Monday, January 31, 2011

John Lehman’s better idea: Drop ROTC; bring the ivy to the heartland

By Bernie Quigley

For The Hill on 1/31/11

There is a vision fixed in the mind of power that America is a North/South country and the rest over there is just bushes. And of the two, the North is superior as per the conquest of 1865 and the conditions of surrender at Appomattox. It is a purely colonial vestige which has injured our progress as a nation and injured especially national institutions like the army, the Foreign Service and the Supreme Court. We have, since Reagan, since Carter, even since Watergate when Tennessee’s Senator Howard Baker and the venerable North Carolinian Sam Irvin rose as folk heroes, culturally and politically awakened west of the New River, yet the Supreme Court today looks like something hobbled together around 1865: All from Harvard and Yale, most from New York or the northeast. Some few friends of politicians. (Could we see those law board scores again, please?) I guess U. Michigan, U. Texas, Vanderbilt or Washington U. grads are just too rusticated to be Supremes. But youth wants to know: How exactly do you graduate from Yale Law School and flunk the D.C. bar exam? And after that get to be Secretary of State? Friend of Bill is what. Helps to join the Supremes as well.

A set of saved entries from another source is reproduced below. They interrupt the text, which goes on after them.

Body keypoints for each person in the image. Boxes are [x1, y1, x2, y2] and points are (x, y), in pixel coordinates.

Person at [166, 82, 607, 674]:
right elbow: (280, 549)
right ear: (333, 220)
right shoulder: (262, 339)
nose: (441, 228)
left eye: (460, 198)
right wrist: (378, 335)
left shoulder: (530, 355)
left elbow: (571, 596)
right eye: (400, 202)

We are today an East/West country and will be hereafter. Our institutions should change as this demographic shift brings a fundamental change of mind and virtually a change of consciousness. Washington wisely put the capital between North and South in 1790. Today is should be around Louisville or Indianapolis. But that will take longer.

As the Appomattox Syndrome sends New Yorkers to the Supreme Court, it puts those red state rubes from Tennessee and Nebraska into the army. So the Ivy Leagues long declared themselves to be ROTC free, to pursue more delicate goals. Resulting in a red state, Baptist and fundamentalist army. Frankly, I would rather have them in my fox hole, but like the eastern Supremes, it throws the federation out again of ballast. Obama’s remedy, brought up in his SOTU speech, is to bring back ROTC to the Ivys. But John Lehman, Secretary of the Navy under President Ronald Reagan, says no and he has a better idea.

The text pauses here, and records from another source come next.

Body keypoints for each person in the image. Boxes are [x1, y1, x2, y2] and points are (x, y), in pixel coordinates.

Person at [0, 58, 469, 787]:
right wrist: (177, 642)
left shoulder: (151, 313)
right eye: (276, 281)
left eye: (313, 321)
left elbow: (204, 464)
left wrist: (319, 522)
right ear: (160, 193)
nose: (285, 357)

Writing with Richard H. Kohn, a professor of military history at UNC, Chapel Hill, Lehman says that while some college leaders may want ROTC back, faculties are likely to be unenthusiastic. The military will always be an outside, uncomfortable and largely isolated presence on college campuses.

“Rather than expanding ROTC into elite institutions,” they write this weekend in the Washington Post, “it would be better to replace ROTC over time with a more efficient, more effective and less costly program to attract the best of America's youth to the services and perhaps to military careers.”

The armed services should consider a program modeled on the Marine Platoon Leaders Corps to attract the most promising young people. In a national competition similar to ROTC scholarships, students should be recruited for four years of active duty and four years of reserve service by means of all-expenses-paid scholarships to the college or university of their choice. Many would take these lucrative grants to the nation's most distinguished schools, where they would get top-flight educations and could devote full attention on campus to studies.

The Lehman/Kohn perspective approaches the problem from a relevant contemporary perspective: Instead of bringing the heartland to the Ivys, bring the ivy to the heartland where the future awakens. Let the people choose.